§ **Goal of the exercise**: In the listing that follows, locate the line containing "321 114 11383" and the line containing "245 477 38.63". Retype exactly those two lines and every line between them, and nothing more.
Segment Start: Given entries
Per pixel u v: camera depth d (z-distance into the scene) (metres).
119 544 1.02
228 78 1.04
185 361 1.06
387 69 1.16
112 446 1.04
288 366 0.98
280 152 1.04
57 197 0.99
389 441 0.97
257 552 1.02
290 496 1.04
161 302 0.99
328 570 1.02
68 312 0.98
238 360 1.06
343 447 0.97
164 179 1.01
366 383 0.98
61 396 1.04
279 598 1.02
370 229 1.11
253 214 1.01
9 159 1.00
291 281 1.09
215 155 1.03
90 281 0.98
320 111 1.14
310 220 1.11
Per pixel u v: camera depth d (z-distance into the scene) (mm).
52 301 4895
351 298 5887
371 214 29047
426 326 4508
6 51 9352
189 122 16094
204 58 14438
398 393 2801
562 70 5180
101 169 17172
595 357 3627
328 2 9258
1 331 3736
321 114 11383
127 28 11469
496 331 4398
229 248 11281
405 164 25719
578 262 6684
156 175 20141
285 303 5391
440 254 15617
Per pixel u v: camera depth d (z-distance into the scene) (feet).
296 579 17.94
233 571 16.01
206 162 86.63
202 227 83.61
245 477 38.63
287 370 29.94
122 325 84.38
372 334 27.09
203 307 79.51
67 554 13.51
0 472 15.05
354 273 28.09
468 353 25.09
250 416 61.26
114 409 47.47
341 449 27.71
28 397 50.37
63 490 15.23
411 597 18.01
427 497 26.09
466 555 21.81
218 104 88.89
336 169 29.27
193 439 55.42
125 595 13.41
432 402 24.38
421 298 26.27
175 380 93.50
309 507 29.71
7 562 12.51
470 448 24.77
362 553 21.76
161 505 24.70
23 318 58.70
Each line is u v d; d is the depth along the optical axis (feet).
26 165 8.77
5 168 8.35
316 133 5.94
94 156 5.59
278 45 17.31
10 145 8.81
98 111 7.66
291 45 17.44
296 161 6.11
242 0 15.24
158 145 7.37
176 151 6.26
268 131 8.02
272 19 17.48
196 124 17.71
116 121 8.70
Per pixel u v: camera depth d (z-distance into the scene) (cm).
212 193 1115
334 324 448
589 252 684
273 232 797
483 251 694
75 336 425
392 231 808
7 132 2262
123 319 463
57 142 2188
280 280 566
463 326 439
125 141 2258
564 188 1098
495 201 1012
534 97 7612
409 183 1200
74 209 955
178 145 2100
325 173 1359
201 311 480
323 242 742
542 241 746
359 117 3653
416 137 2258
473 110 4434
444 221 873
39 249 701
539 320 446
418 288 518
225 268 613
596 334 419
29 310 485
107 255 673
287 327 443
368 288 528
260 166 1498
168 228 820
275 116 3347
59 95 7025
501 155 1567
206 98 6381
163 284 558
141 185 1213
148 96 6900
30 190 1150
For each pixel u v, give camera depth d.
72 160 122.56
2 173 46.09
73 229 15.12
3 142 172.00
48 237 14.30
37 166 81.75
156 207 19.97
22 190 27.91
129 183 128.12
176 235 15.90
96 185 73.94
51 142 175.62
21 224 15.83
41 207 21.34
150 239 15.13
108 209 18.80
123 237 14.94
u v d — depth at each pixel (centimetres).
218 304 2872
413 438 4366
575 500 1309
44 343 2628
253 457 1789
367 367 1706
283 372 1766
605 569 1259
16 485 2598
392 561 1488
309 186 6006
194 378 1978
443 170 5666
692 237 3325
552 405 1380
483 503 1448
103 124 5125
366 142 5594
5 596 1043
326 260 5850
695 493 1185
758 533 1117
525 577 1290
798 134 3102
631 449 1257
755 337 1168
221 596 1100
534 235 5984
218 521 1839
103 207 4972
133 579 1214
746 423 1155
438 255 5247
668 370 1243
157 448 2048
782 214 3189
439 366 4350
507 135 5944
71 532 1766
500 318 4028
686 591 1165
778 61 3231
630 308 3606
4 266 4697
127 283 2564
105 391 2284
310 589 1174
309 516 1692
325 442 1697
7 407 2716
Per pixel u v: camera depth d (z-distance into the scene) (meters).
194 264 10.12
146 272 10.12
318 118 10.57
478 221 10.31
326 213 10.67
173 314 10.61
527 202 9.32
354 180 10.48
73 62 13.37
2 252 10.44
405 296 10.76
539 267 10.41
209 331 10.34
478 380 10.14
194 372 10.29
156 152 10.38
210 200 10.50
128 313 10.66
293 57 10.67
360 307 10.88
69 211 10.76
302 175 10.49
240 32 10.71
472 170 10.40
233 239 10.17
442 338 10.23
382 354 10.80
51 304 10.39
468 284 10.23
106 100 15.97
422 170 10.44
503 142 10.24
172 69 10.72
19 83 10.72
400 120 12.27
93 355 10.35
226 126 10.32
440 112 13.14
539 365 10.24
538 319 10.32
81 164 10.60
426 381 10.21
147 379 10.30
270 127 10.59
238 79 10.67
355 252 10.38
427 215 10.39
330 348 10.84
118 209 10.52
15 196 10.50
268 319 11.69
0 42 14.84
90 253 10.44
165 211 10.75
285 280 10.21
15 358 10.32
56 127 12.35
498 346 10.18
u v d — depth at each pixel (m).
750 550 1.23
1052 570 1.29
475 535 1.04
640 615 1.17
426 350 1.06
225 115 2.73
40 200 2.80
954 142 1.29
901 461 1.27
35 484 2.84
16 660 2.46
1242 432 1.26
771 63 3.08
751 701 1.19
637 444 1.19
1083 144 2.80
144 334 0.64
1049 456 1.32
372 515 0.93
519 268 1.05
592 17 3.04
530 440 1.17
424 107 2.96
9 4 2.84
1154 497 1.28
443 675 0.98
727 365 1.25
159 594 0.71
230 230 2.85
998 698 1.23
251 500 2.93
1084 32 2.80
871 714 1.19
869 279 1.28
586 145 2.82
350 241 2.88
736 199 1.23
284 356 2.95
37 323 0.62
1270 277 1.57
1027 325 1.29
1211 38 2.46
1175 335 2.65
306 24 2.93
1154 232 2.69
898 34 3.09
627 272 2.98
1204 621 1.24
Segment End: Given entries
§ **Answer to this task**:
321 114 11383
127 28 11469
496 331 4398
229 248 11281
405 164 25719
578 262 6684
156 175 20141
285 303 5391
440 254 15617
Per pixel u v: camera depth d (z-distance into the scene) (feet).
296 579 17.94
233 571 16.01
206 162 86.63
202 227 83.61
245 477 38.63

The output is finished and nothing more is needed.